> [What to produce]:
Somewhere below are a line with "#5b4430; stroke-width: 18" and a later line with "middle; stroke-width: 4.5;". Output exactly those lines and all lines between them.

Data records
--------------------

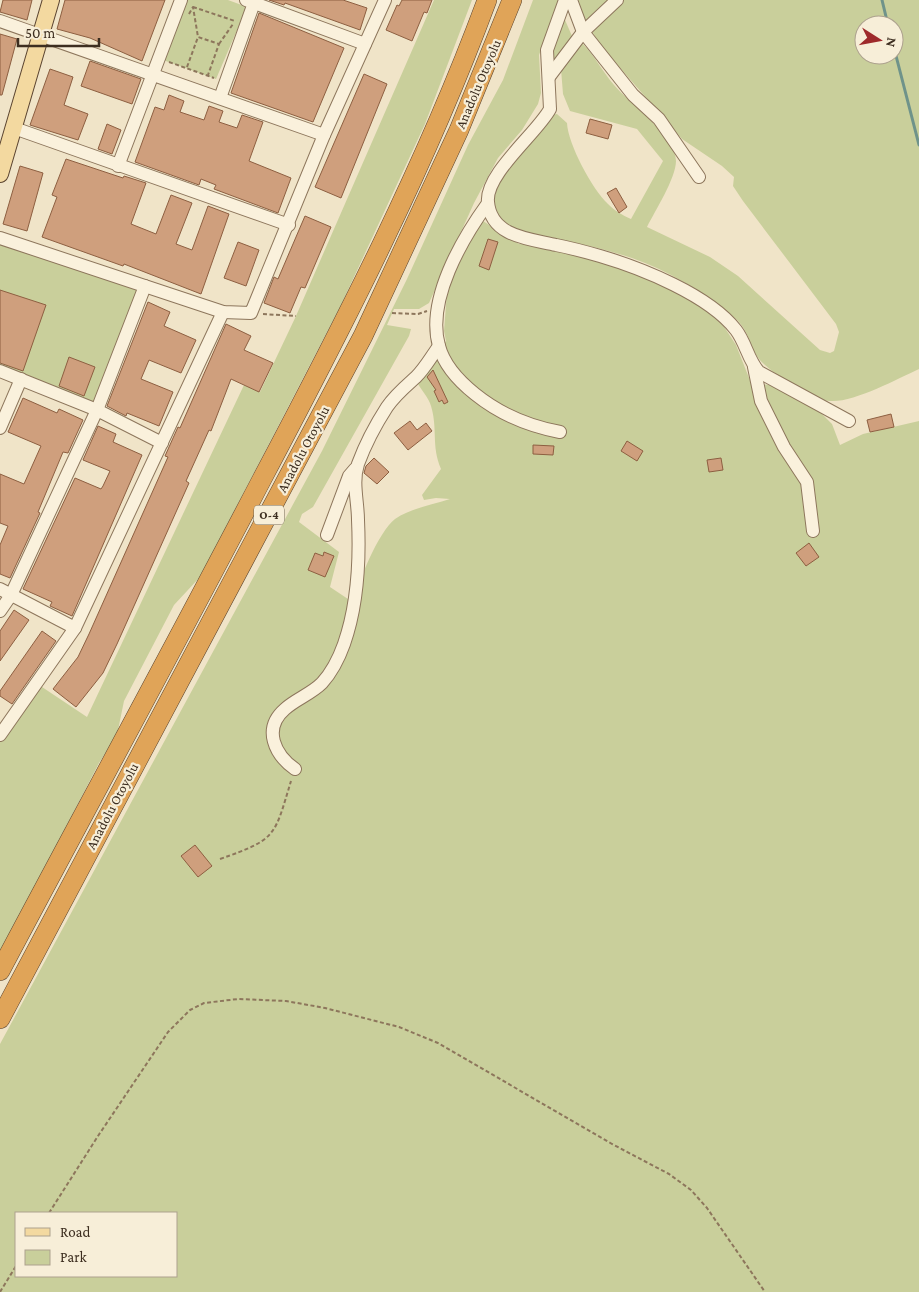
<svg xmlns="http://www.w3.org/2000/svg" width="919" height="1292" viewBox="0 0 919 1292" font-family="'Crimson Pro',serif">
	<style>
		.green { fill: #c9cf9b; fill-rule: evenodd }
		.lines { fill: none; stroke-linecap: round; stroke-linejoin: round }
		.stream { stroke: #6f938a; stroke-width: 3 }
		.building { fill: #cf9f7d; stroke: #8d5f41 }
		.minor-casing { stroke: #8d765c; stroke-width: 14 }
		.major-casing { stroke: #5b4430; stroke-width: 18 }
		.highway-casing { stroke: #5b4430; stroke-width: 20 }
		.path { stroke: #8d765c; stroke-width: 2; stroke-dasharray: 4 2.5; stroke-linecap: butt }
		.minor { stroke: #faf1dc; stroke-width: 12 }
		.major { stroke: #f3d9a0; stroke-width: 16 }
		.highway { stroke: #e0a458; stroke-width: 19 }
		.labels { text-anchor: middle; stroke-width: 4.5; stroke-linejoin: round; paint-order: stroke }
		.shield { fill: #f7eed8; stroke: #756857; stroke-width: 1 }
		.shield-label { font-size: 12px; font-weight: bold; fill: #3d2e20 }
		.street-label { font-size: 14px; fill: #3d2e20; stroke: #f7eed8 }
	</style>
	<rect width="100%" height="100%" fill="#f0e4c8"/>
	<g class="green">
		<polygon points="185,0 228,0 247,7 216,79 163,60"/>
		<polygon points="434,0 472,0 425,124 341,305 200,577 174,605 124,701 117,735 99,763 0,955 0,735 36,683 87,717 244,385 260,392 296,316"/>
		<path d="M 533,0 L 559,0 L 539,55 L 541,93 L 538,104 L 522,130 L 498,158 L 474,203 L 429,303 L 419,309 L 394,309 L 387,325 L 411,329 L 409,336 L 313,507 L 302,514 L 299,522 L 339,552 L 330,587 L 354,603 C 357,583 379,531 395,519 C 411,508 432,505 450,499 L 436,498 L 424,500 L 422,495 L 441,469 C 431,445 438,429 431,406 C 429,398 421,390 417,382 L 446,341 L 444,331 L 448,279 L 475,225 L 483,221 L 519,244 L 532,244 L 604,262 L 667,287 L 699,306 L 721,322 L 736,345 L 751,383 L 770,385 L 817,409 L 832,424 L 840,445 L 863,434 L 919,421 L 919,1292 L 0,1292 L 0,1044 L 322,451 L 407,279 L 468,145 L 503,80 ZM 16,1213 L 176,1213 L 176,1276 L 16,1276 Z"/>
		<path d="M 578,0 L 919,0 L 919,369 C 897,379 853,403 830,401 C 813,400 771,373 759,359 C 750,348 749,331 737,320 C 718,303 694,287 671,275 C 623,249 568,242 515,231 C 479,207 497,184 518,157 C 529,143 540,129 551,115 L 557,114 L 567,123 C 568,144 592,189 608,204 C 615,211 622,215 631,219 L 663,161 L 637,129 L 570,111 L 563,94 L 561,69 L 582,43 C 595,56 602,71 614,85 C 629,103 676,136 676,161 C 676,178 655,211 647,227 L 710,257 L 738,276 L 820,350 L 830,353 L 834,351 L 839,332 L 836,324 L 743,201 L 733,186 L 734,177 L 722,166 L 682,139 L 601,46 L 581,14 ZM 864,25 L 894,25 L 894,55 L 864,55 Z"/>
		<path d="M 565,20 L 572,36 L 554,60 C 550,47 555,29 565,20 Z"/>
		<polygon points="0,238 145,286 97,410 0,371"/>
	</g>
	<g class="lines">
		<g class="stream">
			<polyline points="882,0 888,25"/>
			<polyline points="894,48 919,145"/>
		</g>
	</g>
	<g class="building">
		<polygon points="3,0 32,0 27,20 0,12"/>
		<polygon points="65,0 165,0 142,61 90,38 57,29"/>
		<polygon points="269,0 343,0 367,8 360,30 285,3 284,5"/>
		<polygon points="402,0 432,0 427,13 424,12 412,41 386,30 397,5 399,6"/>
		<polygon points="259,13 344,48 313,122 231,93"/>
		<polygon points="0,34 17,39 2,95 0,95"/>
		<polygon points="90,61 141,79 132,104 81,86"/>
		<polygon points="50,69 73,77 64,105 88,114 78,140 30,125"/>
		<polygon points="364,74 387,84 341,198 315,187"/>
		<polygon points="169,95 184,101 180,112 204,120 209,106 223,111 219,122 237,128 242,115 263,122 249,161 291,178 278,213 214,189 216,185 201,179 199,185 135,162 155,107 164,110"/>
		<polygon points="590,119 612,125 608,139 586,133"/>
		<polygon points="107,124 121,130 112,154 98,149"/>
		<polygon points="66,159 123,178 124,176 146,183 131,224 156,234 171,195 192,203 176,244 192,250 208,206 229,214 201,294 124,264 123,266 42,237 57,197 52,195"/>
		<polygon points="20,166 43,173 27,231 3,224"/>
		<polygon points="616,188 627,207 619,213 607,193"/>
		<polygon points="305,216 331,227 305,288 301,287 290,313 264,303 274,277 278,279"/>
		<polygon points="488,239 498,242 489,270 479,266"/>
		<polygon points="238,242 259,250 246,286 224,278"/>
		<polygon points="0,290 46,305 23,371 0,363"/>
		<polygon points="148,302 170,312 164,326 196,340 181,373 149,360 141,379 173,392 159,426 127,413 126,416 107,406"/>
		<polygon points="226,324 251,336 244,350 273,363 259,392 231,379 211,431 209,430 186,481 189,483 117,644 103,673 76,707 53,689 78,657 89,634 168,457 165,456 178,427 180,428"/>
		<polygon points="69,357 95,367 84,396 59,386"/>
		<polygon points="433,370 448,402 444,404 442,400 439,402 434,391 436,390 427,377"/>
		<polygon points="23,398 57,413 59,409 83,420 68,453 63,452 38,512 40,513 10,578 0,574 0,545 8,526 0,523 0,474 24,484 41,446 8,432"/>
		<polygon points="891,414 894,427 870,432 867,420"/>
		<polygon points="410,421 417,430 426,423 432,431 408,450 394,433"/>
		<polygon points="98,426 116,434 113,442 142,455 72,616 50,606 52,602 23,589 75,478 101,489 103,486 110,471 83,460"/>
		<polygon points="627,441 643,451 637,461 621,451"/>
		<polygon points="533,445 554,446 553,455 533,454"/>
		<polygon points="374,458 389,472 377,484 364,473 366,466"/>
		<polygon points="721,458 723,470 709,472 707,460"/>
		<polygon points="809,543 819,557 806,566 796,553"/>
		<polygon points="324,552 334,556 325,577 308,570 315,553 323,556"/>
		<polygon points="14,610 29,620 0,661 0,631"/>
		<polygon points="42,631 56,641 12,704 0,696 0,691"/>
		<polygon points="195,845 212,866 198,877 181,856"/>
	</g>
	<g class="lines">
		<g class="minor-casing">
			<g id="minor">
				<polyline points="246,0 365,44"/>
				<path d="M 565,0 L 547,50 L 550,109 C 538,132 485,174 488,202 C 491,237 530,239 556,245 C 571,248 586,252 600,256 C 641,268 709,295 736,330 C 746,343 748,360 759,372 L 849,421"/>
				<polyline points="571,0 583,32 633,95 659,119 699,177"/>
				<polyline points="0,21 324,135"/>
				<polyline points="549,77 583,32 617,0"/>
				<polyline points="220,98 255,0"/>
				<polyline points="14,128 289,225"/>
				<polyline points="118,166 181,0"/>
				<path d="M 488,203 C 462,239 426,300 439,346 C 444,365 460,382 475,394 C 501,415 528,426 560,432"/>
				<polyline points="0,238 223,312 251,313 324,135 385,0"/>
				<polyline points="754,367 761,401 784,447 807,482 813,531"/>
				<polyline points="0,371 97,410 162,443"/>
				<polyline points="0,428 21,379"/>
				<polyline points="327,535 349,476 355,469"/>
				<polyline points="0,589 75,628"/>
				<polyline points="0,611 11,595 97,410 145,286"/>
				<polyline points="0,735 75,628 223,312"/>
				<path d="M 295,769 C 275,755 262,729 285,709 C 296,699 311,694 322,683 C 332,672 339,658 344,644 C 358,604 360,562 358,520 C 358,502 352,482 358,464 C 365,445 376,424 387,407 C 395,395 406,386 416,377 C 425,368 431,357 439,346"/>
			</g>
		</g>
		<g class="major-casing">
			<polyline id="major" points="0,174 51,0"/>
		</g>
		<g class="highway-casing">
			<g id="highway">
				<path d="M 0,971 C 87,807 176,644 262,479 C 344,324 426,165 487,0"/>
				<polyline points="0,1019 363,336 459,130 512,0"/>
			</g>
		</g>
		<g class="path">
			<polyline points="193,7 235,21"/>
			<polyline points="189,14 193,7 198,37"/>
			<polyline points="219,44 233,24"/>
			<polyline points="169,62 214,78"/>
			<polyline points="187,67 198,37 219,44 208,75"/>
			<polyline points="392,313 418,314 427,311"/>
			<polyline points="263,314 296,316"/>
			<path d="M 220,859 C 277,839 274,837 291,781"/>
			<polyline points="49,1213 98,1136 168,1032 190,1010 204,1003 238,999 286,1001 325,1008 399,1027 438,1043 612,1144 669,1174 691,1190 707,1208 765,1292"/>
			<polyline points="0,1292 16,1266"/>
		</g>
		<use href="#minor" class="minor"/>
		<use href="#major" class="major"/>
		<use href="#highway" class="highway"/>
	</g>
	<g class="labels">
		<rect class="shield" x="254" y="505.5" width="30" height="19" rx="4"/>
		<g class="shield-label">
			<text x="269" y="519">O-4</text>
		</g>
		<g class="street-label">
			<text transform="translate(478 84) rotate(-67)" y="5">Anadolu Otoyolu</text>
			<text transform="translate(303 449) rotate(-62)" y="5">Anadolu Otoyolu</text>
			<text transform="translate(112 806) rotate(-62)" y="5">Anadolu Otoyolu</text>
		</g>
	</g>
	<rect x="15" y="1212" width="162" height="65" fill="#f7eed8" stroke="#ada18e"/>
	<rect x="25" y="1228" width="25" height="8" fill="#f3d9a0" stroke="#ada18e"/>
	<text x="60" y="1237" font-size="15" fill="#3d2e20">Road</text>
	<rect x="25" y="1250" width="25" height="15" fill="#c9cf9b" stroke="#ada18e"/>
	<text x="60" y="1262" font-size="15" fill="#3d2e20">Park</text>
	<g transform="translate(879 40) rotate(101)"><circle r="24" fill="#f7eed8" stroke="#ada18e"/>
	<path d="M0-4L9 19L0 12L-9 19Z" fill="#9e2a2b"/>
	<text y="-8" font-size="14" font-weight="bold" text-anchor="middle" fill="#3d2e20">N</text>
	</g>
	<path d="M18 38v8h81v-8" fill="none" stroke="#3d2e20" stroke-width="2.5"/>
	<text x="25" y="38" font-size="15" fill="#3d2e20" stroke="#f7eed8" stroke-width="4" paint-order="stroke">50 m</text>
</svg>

--------------------

> [Task solution]:
		.major-casing { stroke: #5b4430; stroke-width: 18 }
		.highway-casing { stroke: #5b4430; stroke-width: 20 }
		.path { stroke: #8d765c; stroke-width: 2; stroke-dasharray: 4 2.5; stroke-linecap: butt }
		.minor { stroke: #faf1dc; stroke-width: 12 }
		.major { stroke: #f3d9a0; stroke-width: 16 }
		.highway { stroke: #e0a458; stroke-width: 19 }
		.labels { text-anchor: middle; stroke-width: 4.5; stroke-linejoin: round; paint-order: stroke }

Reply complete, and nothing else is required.